_EXERCISE BRIEF:_
Pick out each line in the rows below that contains the word "jóvenes" and copy it.

_MATERIAL SHOWN:_
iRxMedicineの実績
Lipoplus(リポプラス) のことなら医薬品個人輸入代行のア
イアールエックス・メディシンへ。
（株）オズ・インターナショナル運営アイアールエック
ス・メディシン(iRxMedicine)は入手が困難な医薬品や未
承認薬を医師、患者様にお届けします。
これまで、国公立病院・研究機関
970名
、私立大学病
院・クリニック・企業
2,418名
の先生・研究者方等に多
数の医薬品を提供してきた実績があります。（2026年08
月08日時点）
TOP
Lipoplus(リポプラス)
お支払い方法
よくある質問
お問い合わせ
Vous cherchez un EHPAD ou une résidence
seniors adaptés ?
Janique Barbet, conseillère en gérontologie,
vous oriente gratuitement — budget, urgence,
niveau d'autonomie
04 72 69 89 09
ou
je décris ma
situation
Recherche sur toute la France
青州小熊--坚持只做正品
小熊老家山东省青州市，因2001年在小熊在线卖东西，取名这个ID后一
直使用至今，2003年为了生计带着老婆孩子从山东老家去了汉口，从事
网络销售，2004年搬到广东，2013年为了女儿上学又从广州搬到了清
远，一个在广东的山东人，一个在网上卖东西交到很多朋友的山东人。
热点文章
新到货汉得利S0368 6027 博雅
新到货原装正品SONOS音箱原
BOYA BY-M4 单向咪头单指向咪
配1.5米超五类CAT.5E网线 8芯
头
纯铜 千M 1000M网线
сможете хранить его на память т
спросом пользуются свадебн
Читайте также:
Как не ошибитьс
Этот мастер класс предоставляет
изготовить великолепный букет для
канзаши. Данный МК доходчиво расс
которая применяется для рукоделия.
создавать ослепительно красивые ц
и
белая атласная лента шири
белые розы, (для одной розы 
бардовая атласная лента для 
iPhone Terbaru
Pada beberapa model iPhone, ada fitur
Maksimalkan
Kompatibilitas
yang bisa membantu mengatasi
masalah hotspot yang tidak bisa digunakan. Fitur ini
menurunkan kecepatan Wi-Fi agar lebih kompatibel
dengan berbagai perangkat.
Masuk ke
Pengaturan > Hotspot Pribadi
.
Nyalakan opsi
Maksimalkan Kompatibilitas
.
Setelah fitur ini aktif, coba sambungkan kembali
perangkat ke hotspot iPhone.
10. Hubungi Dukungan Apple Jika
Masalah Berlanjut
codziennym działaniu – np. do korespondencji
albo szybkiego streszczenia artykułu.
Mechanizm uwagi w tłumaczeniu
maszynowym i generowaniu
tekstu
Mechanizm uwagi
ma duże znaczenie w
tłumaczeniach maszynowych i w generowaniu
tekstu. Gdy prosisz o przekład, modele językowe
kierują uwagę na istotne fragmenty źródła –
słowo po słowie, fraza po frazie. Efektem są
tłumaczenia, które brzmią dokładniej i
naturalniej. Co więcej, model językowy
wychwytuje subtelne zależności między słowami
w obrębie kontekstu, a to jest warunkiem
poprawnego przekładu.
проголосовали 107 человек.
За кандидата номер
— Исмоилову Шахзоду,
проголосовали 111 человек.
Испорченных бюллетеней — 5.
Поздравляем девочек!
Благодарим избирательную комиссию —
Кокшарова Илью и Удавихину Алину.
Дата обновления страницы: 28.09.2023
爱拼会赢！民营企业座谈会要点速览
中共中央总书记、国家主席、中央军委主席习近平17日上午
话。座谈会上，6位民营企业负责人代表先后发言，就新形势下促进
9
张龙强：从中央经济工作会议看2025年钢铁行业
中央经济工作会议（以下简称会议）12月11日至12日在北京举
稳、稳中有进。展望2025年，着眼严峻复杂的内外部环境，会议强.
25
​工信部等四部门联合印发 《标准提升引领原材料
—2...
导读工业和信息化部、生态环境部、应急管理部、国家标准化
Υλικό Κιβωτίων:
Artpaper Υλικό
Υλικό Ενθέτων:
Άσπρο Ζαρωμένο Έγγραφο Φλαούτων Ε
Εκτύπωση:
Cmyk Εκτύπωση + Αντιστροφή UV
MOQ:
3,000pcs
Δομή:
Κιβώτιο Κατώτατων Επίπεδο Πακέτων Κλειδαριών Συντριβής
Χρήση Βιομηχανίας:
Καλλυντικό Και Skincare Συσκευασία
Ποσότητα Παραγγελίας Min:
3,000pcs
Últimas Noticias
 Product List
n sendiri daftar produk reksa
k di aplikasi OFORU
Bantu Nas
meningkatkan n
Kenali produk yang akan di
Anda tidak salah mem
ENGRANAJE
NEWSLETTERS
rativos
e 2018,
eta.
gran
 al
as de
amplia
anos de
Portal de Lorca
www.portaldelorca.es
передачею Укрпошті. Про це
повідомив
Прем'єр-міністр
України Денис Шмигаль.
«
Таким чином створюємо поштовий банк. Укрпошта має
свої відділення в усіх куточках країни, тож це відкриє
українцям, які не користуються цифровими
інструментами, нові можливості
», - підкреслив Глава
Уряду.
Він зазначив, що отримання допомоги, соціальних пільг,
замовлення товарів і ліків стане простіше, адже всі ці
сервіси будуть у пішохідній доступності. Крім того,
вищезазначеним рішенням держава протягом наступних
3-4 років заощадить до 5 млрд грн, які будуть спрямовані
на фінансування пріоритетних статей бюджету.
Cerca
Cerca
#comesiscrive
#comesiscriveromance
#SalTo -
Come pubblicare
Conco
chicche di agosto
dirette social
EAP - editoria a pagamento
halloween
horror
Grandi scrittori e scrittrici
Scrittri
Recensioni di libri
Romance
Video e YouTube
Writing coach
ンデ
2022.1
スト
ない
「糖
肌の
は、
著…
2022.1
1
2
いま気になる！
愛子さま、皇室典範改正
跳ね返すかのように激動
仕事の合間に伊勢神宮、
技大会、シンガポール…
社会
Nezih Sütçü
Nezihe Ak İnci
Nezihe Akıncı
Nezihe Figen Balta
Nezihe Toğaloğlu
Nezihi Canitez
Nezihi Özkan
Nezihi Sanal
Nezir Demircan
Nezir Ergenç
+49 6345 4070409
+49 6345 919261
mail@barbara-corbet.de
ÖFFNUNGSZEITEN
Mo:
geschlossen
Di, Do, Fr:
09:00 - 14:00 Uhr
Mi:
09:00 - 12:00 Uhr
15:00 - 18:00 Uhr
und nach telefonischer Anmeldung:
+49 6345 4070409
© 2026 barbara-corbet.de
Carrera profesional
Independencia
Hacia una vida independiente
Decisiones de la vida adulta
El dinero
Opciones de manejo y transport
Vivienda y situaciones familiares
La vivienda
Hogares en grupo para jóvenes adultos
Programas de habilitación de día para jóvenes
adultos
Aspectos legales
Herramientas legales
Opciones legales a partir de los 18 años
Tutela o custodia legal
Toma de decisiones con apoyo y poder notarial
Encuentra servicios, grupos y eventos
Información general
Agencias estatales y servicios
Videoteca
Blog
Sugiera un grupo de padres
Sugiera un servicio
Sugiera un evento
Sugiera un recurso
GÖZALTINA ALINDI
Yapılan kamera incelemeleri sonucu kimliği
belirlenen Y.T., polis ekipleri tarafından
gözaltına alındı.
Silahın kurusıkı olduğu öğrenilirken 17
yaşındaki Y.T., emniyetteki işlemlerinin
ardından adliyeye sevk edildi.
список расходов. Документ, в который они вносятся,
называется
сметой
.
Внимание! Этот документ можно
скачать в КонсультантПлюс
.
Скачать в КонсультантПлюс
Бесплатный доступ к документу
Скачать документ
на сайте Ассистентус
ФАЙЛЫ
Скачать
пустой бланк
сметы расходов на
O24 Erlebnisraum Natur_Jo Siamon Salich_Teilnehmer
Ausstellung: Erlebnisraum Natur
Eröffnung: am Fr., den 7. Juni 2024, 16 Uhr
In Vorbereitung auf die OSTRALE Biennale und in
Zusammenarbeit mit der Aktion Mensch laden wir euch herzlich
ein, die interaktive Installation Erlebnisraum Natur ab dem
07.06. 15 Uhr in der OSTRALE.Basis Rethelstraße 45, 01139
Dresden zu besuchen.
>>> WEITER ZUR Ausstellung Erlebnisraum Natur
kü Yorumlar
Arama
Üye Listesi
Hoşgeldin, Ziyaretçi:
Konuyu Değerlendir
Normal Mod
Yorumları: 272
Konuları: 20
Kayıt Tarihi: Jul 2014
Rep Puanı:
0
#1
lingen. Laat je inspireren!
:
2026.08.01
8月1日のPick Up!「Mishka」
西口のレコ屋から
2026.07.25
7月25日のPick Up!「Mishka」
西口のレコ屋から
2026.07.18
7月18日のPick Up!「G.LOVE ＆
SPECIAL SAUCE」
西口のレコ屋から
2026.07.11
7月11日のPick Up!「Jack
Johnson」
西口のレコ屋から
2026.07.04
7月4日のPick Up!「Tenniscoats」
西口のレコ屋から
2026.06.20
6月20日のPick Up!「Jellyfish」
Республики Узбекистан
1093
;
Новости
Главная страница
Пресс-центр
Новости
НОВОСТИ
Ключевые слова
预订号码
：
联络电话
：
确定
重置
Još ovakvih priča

_RESULT FOR THIS TASK:_
Hogares en grupo para jóvenes adultos
Programas de habilitación de día para jóvenes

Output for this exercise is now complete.